General http/ftp download, publish files only in one or a few servers, download too many people, the bandwidth of the server is very easy to load, become very slow. The BitTorrent protocol download feature is that the more people download, the more bandwidth is provided, the seeds will be more and more, download faster
The advantage of this is that if a small piece of data is damaged in transit, I just need to re-download this block of data without having to download the entire file again. This, of course, requires each chunk to have its own hash value. When BT downloads, we will download a hash list first before downloading the actual data. Then there is a problem that arises, so many hashes, how do we guarantee that they are all right? The answer is that we need a root hash. The hash of each small block is put together, and then a hash is done for the entire long string, and the end result is the root hash of the hash list. So, if we can get a correct root hash (torrent file) from the server, we can use it to verify that each hash in the hash list is correct, and thus guarantee the correctness of each chunk of the download, the Merkle tree algorithm will be used here. Merkle Tree
Let's look at its structure first.
At the very bottom, as with the hash list, we divide the data into small chunks of data that have a corresponding hash and it corresponds to it. But go up, not directly to the operation of the root hash, but instead of the two adjacent hashes into a string, and then the hash of the string, so that every two hashes to marry a child, get a "sub-hash." If the lowest total number of hashes is singular, then there must be a single hash at the end, which is directly hashed, so it can also get its sub-hash. So push up, still the same way, you can get the number of new first-level hash, and eventually inevitably form a tree upside down, to the root of this position, this generation left a root hash, we call it Merkle root.
One of the obvious benefits of a hash list,merkle tree is that it can take a single branch (as a small tree) to verify part of the data, a lot of the use of which brings the convenience and efficiency that the hash list cannot match.

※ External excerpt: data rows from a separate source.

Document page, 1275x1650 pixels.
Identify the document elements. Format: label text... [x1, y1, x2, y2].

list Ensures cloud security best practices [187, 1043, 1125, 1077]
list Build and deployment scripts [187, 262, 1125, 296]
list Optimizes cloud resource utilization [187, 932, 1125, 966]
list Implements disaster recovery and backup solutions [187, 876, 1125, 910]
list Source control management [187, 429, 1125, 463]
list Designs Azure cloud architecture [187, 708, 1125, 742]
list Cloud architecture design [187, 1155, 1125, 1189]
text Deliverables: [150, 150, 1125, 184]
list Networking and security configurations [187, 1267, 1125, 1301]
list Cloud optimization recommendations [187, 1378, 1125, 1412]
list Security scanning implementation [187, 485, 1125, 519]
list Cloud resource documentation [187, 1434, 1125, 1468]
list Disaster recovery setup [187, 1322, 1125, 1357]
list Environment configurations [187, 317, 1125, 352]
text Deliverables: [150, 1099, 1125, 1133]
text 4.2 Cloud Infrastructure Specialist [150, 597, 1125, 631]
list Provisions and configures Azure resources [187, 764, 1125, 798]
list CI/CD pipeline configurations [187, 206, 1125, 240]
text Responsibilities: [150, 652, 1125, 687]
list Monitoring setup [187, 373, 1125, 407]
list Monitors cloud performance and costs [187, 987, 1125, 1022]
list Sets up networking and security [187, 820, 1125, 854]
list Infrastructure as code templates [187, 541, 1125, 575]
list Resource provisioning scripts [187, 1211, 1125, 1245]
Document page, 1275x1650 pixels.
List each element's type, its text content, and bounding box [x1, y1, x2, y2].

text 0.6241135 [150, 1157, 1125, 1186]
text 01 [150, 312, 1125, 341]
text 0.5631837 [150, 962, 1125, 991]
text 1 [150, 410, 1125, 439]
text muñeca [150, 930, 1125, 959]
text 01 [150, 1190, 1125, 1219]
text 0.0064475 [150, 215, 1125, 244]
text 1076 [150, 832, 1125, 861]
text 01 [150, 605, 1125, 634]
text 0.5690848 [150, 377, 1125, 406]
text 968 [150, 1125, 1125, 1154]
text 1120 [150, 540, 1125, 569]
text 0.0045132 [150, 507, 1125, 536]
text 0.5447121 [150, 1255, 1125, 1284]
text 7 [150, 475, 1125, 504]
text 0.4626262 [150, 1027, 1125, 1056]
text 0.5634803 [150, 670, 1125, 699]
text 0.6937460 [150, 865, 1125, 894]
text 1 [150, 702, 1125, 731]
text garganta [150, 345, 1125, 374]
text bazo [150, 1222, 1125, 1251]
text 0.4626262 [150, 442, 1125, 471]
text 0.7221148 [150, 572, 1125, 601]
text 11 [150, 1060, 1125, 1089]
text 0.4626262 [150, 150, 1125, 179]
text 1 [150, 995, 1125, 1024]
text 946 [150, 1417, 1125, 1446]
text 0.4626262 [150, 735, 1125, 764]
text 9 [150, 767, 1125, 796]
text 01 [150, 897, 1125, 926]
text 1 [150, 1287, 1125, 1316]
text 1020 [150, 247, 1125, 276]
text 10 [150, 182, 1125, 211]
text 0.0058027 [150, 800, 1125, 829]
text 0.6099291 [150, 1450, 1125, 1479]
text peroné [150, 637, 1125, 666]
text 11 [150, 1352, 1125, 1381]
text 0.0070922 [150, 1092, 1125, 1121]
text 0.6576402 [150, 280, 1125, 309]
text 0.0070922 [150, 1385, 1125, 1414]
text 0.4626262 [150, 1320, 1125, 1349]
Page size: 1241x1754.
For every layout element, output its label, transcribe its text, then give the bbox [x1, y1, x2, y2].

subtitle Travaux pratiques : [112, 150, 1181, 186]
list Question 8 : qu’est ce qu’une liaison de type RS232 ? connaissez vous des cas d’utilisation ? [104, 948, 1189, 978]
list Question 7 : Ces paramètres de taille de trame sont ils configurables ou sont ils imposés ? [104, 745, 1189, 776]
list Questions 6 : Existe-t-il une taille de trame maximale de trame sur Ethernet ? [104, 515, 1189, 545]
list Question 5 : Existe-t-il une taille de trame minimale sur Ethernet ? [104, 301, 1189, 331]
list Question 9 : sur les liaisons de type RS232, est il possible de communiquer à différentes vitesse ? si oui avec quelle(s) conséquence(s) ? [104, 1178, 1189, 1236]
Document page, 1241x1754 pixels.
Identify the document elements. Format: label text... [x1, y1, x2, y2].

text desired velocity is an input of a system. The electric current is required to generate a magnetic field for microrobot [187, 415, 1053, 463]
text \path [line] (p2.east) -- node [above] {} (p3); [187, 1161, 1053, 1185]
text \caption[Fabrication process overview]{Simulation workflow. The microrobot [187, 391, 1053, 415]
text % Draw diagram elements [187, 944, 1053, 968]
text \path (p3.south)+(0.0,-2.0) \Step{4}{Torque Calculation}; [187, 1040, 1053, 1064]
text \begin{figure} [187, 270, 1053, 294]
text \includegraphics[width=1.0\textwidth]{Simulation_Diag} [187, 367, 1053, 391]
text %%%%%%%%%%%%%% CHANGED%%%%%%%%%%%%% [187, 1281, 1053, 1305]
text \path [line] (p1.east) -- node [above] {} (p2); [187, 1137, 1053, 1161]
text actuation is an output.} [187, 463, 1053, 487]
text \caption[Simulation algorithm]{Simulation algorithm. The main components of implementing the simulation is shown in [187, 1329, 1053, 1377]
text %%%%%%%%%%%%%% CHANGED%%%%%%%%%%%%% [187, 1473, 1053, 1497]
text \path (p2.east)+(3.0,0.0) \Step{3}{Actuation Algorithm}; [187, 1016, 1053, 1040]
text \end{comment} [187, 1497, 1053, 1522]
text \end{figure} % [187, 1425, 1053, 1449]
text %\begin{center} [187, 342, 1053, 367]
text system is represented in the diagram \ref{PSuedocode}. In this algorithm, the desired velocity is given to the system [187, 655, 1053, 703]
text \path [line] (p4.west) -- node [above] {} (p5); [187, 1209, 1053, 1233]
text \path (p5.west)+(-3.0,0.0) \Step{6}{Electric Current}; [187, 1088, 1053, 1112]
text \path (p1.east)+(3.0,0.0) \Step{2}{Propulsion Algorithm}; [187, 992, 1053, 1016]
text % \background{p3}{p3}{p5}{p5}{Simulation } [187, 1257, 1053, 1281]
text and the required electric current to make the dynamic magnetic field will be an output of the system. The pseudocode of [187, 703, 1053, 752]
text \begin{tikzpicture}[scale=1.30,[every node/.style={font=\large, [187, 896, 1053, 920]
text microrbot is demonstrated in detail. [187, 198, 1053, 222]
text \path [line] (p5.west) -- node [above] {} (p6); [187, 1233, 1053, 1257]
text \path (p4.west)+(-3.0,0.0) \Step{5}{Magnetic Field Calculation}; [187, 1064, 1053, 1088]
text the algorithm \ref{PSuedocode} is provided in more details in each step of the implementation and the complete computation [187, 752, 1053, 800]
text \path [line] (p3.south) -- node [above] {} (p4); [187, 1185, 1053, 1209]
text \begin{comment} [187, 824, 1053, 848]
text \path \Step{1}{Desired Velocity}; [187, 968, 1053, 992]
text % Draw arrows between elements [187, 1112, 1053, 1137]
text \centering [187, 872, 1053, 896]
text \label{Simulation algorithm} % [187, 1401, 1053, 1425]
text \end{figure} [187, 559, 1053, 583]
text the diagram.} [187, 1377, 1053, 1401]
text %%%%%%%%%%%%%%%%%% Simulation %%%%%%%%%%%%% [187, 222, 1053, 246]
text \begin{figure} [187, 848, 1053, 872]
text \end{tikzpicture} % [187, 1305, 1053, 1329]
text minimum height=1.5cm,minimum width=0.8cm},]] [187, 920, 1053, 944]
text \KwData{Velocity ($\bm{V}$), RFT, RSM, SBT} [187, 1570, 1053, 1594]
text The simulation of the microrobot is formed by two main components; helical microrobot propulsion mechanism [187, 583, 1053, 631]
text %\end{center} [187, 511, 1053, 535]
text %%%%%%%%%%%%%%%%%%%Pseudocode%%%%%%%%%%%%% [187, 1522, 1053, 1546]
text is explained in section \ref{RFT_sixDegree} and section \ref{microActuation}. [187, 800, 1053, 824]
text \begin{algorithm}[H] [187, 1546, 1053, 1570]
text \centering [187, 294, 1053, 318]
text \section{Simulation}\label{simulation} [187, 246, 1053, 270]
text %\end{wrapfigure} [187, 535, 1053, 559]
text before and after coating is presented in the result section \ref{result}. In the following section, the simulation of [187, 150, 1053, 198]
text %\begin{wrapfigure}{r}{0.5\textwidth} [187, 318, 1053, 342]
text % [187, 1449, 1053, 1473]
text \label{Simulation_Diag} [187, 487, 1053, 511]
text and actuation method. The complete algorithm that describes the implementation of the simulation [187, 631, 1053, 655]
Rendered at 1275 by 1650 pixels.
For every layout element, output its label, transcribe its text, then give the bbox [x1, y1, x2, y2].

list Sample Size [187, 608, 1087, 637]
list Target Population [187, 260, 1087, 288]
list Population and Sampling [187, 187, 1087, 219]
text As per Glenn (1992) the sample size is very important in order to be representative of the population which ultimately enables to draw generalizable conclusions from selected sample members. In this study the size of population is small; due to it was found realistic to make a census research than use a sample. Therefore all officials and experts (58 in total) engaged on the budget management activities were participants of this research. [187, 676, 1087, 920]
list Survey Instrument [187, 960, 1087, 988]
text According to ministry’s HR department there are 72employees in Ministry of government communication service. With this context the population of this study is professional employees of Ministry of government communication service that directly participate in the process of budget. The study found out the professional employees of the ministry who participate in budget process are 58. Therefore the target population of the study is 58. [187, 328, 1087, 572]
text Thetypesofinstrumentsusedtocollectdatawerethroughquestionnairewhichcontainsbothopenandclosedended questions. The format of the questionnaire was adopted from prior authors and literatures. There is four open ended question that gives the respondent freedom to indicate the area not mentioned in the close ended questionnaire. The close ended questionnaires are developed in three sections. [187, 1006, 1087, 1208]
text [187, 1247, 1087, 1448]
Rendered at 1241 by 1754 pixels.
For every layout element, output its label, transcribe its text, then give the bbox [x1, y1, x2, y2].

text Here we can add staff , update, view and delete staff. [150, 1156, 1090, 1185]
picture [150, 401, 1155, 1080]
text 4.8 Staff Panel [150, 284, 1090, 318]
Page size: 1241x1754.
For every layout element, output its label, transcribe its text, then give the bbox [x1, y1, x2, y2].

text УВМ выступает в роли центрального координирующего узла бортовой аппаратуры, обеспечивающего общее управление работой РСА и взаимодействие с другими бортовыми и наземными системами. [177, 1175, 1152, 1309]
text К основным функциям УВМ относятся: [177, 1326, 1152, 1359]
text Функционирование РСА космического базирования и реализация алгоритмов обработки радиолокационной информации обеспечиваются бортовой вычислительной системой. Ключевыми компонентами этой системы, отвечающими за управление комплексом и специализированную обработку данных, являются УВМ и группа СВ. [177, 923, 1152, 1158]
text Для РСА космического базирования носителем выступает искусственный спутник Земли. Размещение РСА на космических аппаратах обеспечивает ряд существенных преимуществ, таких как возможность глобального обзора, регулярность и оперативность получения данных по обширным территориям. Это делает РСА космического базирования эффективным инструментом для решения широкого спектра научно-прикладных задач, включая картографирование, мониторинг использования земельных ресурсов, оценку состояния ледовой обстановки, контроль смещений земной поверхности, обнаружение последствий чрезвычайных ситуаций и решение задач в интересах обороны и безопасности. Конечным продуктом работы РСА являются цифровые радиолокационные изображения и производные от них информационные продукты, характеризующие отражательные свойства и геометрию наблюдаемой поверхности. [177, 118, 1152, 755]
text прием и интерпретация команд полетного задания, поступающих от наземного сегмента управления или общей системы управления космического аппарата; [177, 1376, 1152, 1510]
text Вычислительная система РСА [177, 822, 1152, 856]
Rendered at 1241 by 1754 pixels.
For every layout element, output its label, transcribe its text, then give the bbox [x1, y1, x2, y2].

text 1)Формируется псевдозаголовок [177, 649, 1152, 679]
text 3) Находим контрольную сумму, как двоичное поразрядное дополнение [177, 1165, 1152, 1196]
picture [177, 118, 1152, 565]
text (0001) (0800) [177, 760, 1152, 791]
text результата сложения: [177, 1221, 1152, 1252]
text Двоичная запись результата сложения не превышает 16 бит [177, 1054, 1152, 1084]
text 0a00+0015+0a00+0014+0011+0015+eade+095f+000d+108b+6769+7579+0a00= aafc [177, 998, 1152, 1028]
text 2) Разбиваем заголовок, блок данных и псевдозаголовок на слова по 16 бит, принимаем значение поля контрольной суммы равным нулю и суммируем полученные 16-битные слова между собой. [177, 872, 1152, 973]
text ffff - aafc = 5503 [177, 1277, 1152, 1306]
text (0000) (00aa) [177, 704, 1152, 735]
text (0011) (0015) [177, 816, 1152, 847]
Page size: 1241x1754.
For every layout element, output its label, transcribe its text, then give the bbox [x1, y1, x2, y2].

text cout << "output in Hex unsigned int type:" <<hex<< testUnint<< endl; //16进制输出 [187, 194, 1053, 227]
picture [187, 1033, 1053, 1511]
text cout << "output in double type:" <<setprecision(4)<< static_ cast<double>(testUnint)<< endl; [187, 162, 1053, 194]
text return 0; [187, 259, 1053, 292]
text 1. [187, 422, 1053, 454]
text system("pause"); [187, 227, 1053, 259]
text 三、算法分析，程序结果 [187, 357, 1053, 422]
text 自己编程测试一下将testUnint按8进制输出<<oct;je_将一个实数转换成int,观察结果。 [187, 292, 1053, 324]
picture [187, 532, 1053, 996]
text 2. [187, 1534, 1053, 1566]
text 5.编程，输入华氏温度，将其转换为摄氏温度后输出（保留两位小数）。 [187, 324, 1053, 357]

As shown above, the leaf node node7 value = Hash (F1), is the hash of the F1 file, and its Father node node3 the value = hash (V7, V8), that is, its child node Node7 node8 worth of hash. This is how you represent a hierarchical operation relationship. The value of the root node is actually the only characteristic of the value of all leaf nodes.
If file 5 on a is not the same as on B. How do we find different files through the Merkle treee information of two machines? The comparison retrieval process is as follows:
1, first compare whether V0 is the same, and, if different, retrieve its children Node1 and Node2.
2, V1 same, V2 different. Retrieving Node2 's child node5 Node6;
3, V5 different, V6 the same, retrieving the NODE5 child node 11 and node
4, V11 different, V12 the same. Node 11 is the leaf nodes and gets its directory information.
5, the comparison is complete. The theoretical complexity of the procedure above
is log (N). The actual process is greater than this complexity, because nodes of different values need to be compared by each child node.